I think the point made earlier is that you should see exactly the same presentation in a properly generated “gramet” which uses the same data.

Administrator
Shoreham EGKA, United Kingdom

wbardorf wrote:

the sounding diagram does not have the underlying lines for the dry and saturated adiabatic lapse rates
Aren’t these the light gray lines (on windy)?
ESMK, Sweden

In case you have not seen it, there are two new features available:
- a new satellite layer visible and infrared: https://www.windy.com/-Satellite-satellite
- GRAMET style route forecast (based on ECMWF): https://community.windy.com/topic/9013/windy-launches-route-planner

Switzerland

Interesting doc on Swedish TV today. ECMWF has 9km cell base size and 137 vertical layers. The super-computer running the model is an 8 petaflop 130,000 core machine located in Reading, UK. 2025 target to reduce cell base to 5km, but that will require significantly more horsepower (the guy in the telly was talking about x100 power, so something else is growing 25x).
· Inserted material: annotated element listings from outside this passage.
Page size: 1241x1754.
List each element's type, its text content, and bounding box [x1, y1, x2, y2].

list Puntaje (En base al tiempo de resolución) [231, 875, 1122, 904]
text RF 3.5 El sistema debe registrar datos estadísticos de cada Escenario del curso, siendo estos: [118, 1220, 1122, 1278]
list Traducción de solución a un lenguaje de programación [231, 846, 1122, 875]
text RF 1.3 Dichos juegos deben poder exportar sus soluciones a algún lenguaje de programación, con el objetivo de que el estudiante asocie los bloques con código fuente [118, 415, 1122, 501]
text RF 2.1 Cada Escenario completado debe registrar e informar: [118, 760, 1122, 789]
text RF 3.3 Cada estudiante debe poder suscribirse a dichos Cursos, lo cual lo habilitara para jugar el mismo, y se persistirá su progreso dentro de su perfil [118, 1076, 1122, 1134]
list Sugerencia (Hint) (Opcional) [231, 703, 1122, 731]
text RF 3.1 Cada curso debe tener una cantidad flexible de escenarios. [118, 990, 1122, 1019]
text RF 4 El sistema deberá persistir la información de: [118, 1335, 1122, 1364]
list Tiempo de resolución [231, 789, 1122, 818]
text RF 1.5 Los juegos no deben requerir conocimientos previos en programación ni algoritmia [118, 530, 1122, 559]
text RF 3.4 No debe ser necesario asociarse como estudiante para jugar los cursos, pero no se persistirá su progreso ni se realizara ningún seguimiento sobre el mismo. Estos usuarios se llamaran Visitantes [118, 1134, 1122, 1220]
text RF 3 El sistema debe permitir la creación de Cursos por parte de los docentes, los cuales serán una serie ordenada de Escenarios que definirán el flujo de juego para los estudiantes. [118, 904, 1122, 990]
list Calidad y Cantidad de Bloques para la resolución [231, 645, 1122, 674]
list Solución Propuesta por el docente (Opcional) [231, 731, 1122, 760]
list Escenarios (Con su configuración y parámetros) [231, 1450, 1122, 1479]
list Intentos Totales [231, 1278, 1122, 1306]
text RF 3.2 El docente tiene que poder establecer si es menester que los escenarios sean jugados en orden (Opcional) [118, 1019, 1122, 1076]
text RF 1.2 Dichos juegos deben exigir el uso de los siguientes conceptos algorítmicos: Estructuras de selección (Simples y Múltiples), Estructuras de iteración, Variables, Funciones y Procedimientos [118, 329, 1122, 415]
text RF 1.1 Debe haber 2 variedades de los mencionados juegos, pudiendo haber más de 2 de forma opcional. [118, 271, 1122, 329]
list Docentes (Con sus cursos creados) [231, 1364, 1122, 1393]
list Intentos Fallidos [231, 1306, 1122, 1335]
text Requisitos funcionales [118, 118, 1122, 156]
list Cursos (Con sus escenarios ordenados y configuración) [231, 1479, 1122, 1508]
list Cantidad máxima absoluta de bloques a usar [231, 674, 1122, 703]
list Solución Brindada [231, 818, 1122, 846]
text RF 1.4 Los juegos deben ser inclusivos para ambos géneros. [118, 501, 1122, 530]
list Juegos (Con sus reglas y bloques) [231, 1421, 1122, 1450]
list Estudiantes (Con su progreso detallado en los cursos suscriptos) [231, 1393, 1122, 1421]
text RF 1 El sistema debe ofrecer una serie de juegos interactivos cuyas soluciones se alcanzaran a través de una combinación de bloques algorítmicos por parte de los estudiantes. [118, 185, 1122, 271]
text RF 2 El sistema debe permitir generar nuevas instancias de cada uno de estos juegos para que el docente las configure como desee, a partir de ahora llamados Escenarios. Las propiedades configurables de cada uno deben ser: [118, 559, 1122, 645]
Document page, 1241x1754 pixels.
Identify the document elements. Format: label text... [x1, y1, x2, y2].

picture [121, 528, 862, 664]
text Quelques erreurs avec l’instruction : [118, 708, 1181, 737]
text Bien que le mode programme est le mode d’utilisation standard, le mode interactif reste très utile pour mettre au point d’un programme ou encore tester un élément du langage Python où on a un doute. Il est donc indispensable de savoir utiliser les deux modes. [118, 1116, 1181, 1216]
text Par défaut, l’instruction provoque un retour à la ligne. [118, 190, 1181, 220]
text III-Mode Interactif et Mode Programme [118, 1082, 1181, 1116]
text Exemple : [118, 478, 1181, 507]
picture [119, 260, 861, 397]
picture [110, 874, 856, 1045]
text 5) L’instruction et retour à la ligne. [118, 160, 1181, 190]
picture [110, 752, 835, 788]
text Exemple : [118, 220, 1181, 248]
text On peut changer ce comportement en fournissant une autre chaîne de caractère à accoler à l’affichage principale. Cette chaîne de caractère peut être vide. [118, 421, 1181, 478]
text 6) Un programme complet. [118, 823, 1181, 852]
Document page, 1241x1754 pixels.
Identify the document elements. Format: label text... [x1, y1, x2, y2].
Last Edited by Arne at 11 Nov 22:44
ESMK, Sweden

Half cell size may may need up to 4 times compute power on current infrastructure (they are 2D models) assuming they keep their 4 updates/forecasts a day, they can also reduce the number of updates and use a high resolution hourly timelines? (but you really need to believe in your model to have accurate and timely short-term predictions, these are hard to achieve )

Paris/Essex, France/UK, United Kingdom

Does ECMWF release all 137 layers for free to web app programmers?

Reading sounds like the UK Met Office…

Administrator
Shoreham EGKA, United Kingdom

Windy has a well documented python API to the raw data from all models if you want to process and visualize these yourself but I find ready to ise things like “low clouds” to work well for me (0ft to 6000ft), you can set you own thresholds on code/api say 0ft to FL120 but then you need acess to computer before each flight…

Paris/Essex, France/UK, United Kingdom

Peter wrote:

Reading sounds like the UK Met Office…

…or people who started life in the Met Office, got together to form a new company and didn’t want to move their kids’ schools.

EGKB Biggin Hill

Peter wrote:

Reading sounds like the UK Met Office…

The ECMWF is located in Reading. It has no organisational relation the the UK Met Office.

A quick Internet search reveals that the UK Met Office doesn’t even have an office (sic!) in Reading, but that the University of Reading hosts a group of Met Office scientists.

ESKC (Uppsala/Sundbro), Sweden

They used to be in that area – Bracknell. I went there, many years ago. According to wiki they moved in 2003 so as a % of my age I am only slightly out of date

A move from Brackness to Exeter would have lost them the majority of their smarter employees.